Ekitiké: vom pariser lehrling zum liverpool-torjäger!
Einem jungen Stürmer wurde es vielleicht zu früh, als er bei einem internationalen Schwergewicht wie dem Paris Saint-Germain landete – zwischen Messi, Neymar und Mbappé. Doch nun kehrt Hugo Ekitiké als Liverpools einziger funktionierender Neuzugang in die französische Hauptstadt zurück. Eine Geschichte von verpassten Chancen, deutscher Reife und dem Aufstieg zum internationalen Angreifer.
Der frühe abflug aus paris: ein lernprozess
Für rund 30 Millionen Euro erwarb PSG den jungen Franzosen von Reims, nachdem er eine erste Saison als Leihgabe absolviert hatte. Nur 32 Einsätze und 14 von Beginn an – ein bescheidenes Debüt in der französischen Metropole. Luis Enrique schenkte ihm lediglich neun Minuten Einsatzzeit, bevor er ihn ein halbes Jahr später an Eintracht Frankfurt verlieh, ein Verein, der sich auf die Entwicklung talentierter Spieler spezialisiert hat. Haller, Jovic, Kolo Muani, Marmoush – die Liste derer, die in Frankfurt aufblühten, ist lang, und Ekitiké sollte nicht anders sein. Seine Zeit im Deutsche Bank Park wurde zu einem Wendepunkt.
Luis Enrique äußerte vor dem Wiedersehen seine Anerkennung: „Er war sehr jung, als er hier war, und hat sich sehr verbessert. Er ist jetzt Nationalspieler und hat viel прогрессировал.“ Vitinha, der im selben Sommer nach Paris kam, sah bereits Potenzial: „Er hat viele Qualitäten. Es war einfach nicht der richtige Kontext.“

Die frankfurter blütezeit: tore und assists
Ekitiké nutzte seine Zeit in Frankfurt optimal. In 64 Spielen erzielte er beeindruckende 26 Tore und lieferte 14 Assists. Eine Leistung, die ihn zu einem gefragten Spieler machte. Markus Krösche, der Sportdirektor von Eintracht Frankfurt, fasste es treffend zusammen: „Es ist einer der interessantesten Stürmer auf dem Markt. Unsere Philosophie ist: Wenn sich ein Spieler schneller entwickelt, als wir ihn halten können, lassen wir ihn gehen.“

Liverpools gamble und die konkurrenz mit isak
Für 95 Millionen Pfund wechselte Ekitiké im vergangenen Sommer zu Liverpool. Der Transfer sorgte für Diskussionen, da Liverpool kurz zuvor noch Alexander Isak als teuersten Neuzugang der Premier League verpflichtet hatte. Jürgen Klopp hatte Bedenken: „Sie können zusammen spielen, aber das würde eine andere Struktur erfordern.“ Die anfängliche Konkurrenz mit Isak, bedingt durch dessen Verletzungen, erschwerte eine feste Integration. Dennoch konnte Ekitiké mit 17 Toren und sechs Assists bereits einen beachtlichen Eindruck hinterlassen.
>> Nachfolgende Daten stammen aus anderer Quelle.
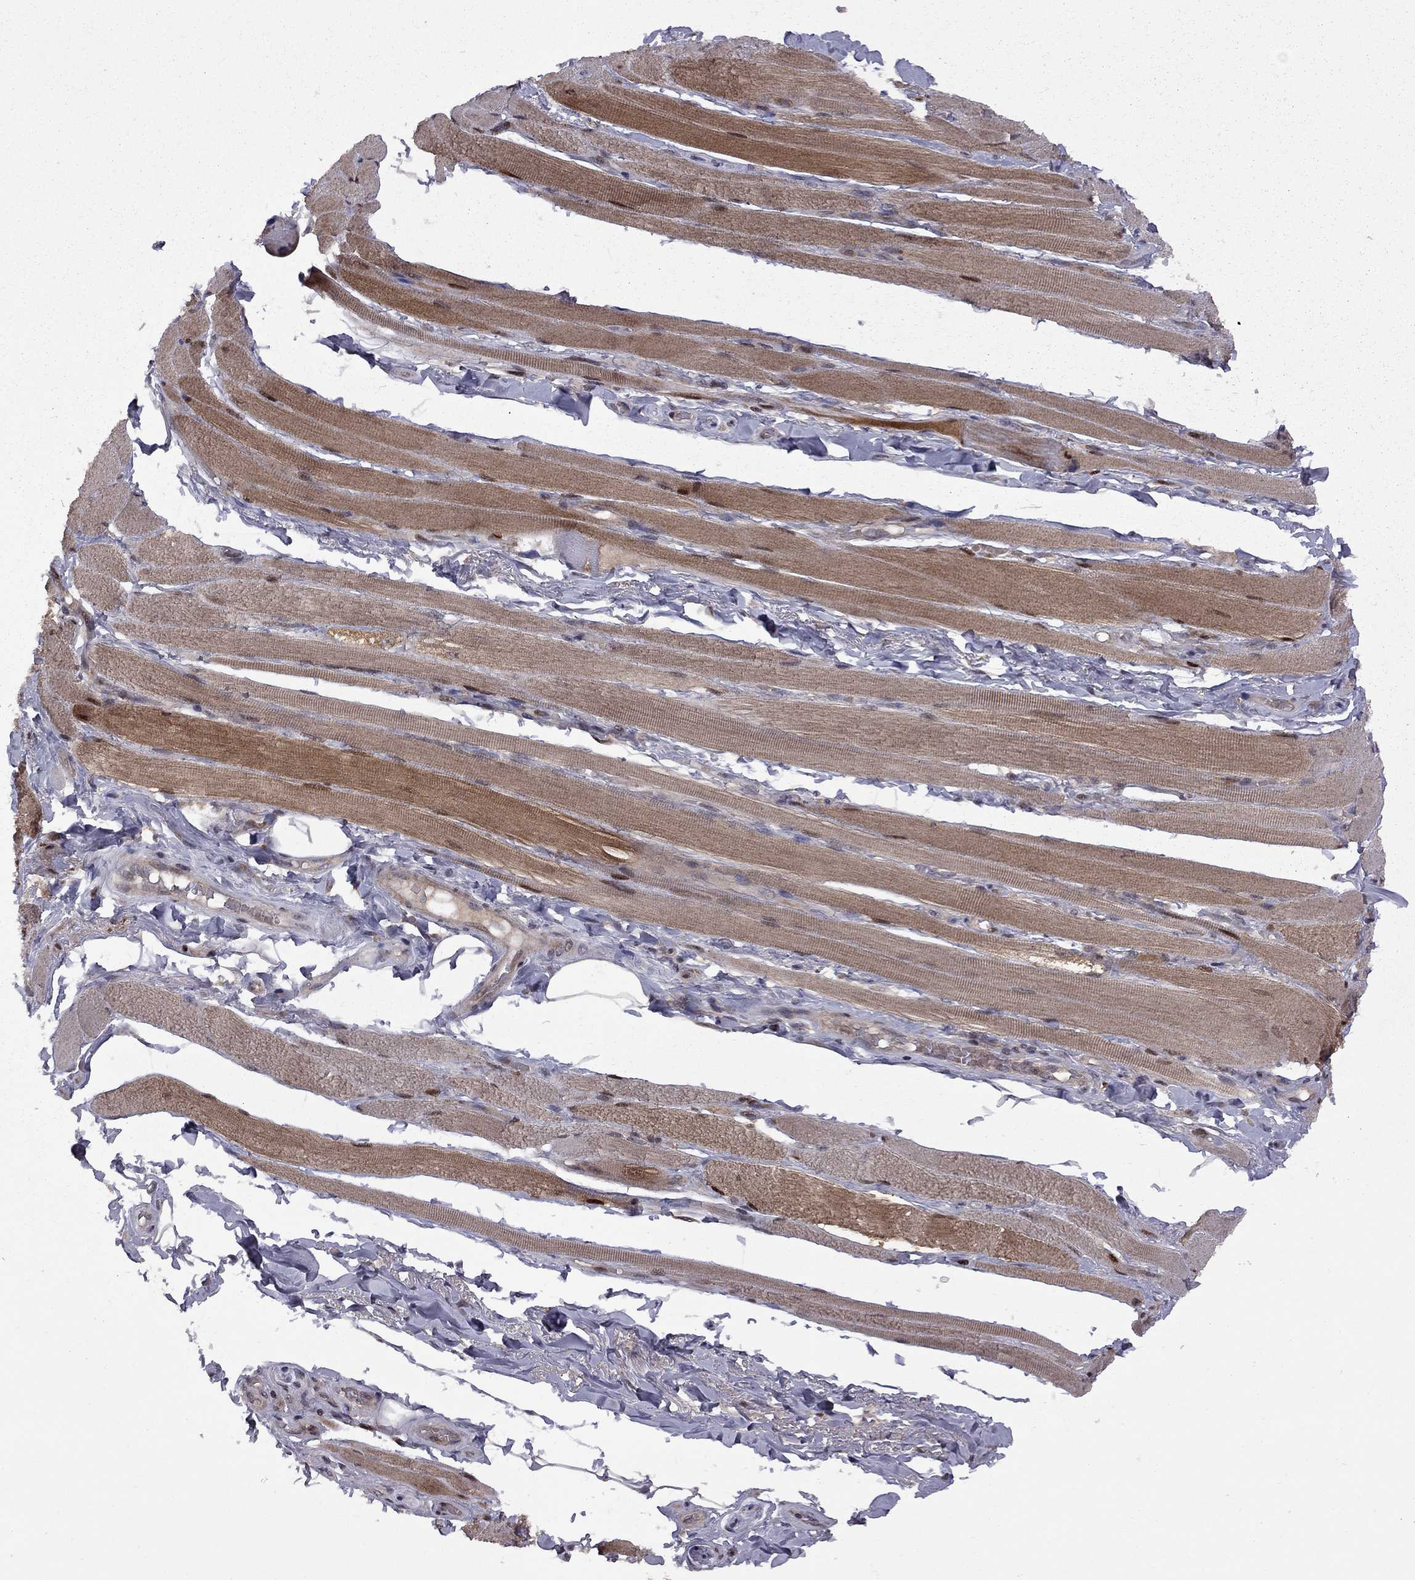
{"staining": {"intensity": "strong", "quantity": "25%-75%", "location": "cytoplasmic/membranous"}, "tissue": "skeletal muscle", "cell_type": "Myocytes", "image_type": "normal", "snomed": [{"axis": "morphology", "description": "Normal tissue, NOS"}, {"axis": "topography", "description": "Skeletal muscle"}, {"axis": "topography", "description": "Anal"}, {"axis": "topography", "description": "Peripheral nerve tissue"}], "caption": "This is a histology image of immunohistochemistry (IHC) staining of normal skeletal muscle, which shows strong positivity in the cytoplasmic/membranous of myocytes.", "gene": "IPP", "patient": {"sex": "male", "age": 53}}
Der weg zur französischen nationalmannschaft: deschamps' vertrauen
Seine Leistungen haben ihm nun den Weg in die französische Nationalmannschaft geebnet. Gegen Brasilien traf er und überzeugte Didier Deschamps, ihm das Trikot des „9“ anzutrauen. „Ich muss noch arbeiten. Dass die Leute diese Erwartungen an mich haben, gefällt mir.“
Obwohl seine Champions-League-Bilanz mit nur drei Toren und zehn vergebenen Chancen (auf Augenhöhe mit Vinicius und Gyökeres) noch Verbesserungspotenzial aufweist, ist seine Gesamtleistung beeindruckend. Seine Fähigkeit, über die Flügel zu kommen, sein Raumgefühl und seine technische Finesse machen ihn zu einem idealen Partner für Kylian Mbappé. Mbappé selbst bezeichnet Ekitiké als einen der besten Spieler, mit denen er je gespielt hat – ein Kompliment, das von einem, der weiß, wovon er spricht, kommt.
Nun kehrt Ekitiké in die Stadt zurück, die ihn einst aussortierte. Es ist kein Rachefeldzug, sondern eine Chance, sich zu beweisen – in der Liga, in der er einst hoffte, seinen Durchbruch zu schaffen. Die Frage ist nicht, ob Ekitiké sich revanchieren will, sondern ob PSG nun erkennt, welchen Fehler sie begangen haben.